Tikse Monastery Ladakh

Thiksey Monastery

Thiksey is the most visited of the many beautiful monasteries in Ladakh due to its proximity to Leh. It is situated 19 kilometres from the city and at an altitude of 3,600m it overlooks the Indus valley and has beautiful views over the Stok mountain range. A bustling mecca for visitors, it is clear to see why as this incredible monastery is the perfect place to explore and experience some of the local culture. Famous for its resemblance to the Potala Palace in Lhasa, the monastery is a twelve-story building stepped into the hillside on which it sits. It holds many pieces of Buddhist art such as thangkas, and stupas; the most famous being a 15 meter tall statue of Maitreya Buddha.

Stok Kangri seen from Leh

Stok Kangri

At 6,121m, Stok Kangri towers over the town of Leh. Part of the Stok Range, this beautiful snow capped peak is surrounded by rainbow valleys and steeped in tradition with prayer flags flying from all the local tea houses.
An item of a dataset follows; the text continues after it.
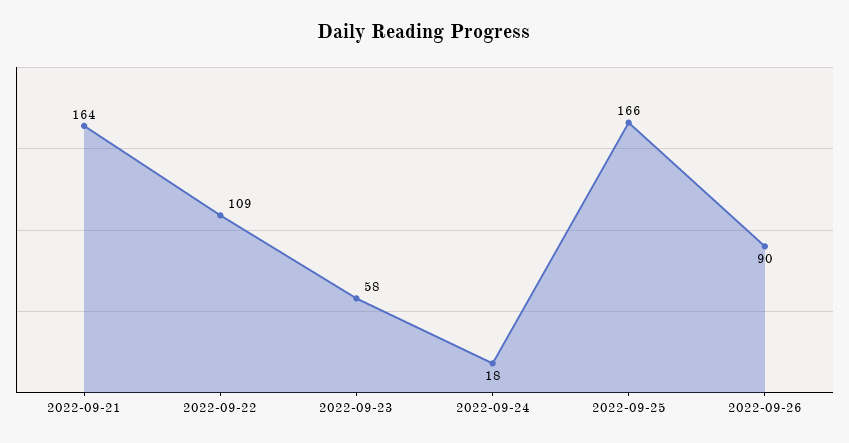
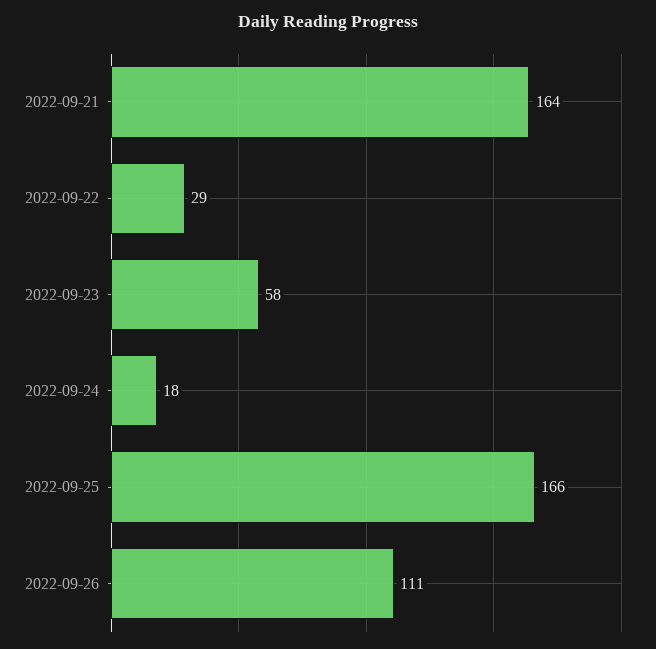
2022-09-22: 109 -> 29
2022-09-26: 90 -> 111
Rated as one of the easiest 6000m peaks in the world to climb, the summit was popular with trekkers but is currently closed due to the impacts of tourism on the mountain.

Khardung La

Sitting at an elevation of 5359 metres, the Khardung La is the second highest navigable road in the world and the gateway to the beautiful Nubra Valley below. Once part of the silk route, the pass is steeped in historical culture and each summer many people will drive to the top of the pass with mountain bikes and enjoy the long the descent on two wheels back to Leh. The highest road in the world is also found in Ladakh, the Umling La reaches nearly 5800m.

Ganda La Pass Ladakh


At the village of Nimmoo, on the Srinagar to Leh highway, the Zanskar river emerges from the mountains and joins the mighty Indus river on its 3180km journey to the Arabian Sea. A truly beautiful sight and well worth a stop if you are passing by.